## Selected extract
Mosquitoes can smell your ankles
Ars Technica » Scientific Method 2013-12-08
The deadliest animals in the world, female mosquitos, target their prey—us—because they are attracted to the carbon dioxide that we exhale. But just finding breathing human beings isn't really enough to guarantee the one big sip of blood the mosquito needs to get the nutrients necessary for laying eggs. Most mosquitoes can't bite through heavy clothing, so they need to head for exposed skin like ankles and ears. Finding that perfect spot to suck our blood depends on more than just carbon dioxide. If fact, experiments have shown that if you turn off the mosquito's ability to sense carbon dioxide, they can still detect and target human odors.
A team of scientists from the University of California Riverside studied mosquito sensory perception and wanted to figure out how the mosquitos sense our skin: which of our many body odor compounds do they recognize and what organs sense those compounds? They found that the same olfactory neurons on the mosquito' maxillary palp—the little sensory appendages around the mouth—that sense carbon dioxide also play a major role in identifying human body odors.
To test this, they needed some human body odors. They collected a bit of distinctive fragrance by having a couple of subjects rub their feet on some glass beads. They then watched as the test mosquito, Aedes aegypti, homed in on the beads even when placed in a small wind tunnel.

## Stored dataset items
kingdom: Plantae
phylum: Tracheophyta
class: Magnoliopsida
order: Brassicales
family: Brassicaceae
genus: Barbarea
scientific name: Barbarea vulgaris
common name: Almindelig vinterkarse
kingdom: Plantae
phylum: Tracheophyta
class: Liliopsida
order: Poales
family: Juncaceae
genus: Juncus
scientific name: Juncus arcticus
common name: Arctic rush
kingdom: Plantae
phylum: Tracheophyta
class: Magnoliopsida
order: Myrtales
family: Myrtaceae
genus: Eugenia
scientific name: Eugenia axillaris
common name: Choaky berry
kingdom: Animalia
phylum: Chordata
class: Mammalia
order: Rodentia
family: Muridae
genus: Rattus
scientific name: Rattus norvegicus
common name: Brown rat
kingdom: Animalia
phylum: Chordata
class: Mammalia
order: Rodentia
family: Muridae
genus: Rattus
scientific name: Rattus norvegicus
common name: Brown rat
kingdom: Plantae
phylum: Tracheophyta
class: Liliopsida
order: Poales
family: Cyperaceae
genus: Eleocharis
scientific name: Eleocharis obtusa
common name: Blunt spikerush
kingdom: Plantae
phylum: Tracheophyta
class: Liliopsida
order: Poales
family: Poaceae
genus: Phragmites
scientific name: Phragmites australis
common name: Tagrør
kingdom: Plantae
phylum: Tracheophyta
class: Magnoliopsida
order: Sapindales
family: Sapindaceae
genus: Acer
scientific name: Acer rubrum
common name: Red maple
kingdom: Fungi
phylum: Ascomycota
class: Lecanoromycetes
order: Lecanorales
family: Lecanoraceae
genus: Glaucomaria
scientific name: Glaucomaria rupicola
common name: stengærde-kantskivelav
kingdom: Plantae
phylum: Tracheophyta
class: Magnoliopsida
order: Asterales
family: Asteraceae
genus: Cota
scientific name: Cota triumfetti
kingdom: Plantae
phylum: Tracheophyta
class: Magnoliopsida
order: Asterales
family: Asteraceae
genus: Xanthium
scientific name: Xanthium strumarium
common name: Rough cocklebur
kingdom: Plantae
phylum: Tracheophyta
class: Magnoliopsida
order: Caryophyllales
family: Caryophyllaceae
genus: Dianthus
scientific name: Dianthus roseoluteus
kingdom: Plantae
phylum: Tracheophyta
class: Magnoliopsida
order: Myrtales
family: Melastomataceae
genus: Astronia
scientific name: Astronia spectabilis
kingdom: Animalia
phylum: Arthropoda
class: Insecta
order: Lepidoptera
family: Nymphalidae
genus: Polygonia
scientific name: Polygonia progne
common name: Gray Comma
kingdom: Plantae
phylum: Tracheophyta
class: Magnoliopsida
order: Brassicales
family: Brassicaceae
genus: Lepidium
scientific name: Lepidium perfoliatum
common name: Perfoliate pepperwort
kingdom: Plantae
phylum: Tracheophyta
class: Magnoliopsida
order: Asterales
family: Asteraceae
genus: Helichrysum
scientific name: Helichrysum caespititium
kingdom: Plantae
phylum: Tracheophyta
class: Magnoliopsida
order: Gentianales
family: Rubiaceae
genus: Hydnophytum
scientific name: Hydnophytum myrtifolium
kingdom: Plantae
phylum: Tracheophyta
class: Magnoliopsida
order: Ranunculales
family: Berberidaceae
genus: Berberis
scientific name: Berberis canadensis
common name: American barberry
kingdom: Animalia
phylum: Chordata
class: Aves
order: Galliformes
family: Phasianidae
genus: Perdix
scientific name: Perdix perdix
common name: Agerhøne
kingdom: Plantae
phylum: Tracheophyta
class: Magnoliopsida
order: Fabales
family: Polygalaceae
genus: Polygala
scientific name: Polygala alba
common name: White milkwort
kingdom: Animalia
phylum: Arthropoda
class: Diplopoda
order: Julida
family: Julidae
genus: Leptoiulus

## Exercise goal
Copy out the part of the mosquito article that opens with the words "A team of scientists" and closes with "identifying human body odors.", changing "olfactory" to "smell-sensing".

## Problem solution
A team of scientists from the University of California Riverside studied mosquito sensory perception and wanted to figure out how the mosquitos sense our skin: which of our many body odor compounds do they recognize and what organs sense those compounds? They found that the same smell-sensing neurons on the mosquito' maxillary palp—the little sensory appendages around the mouth—that sense carbon dioxide also play a major role in identifying human body odors.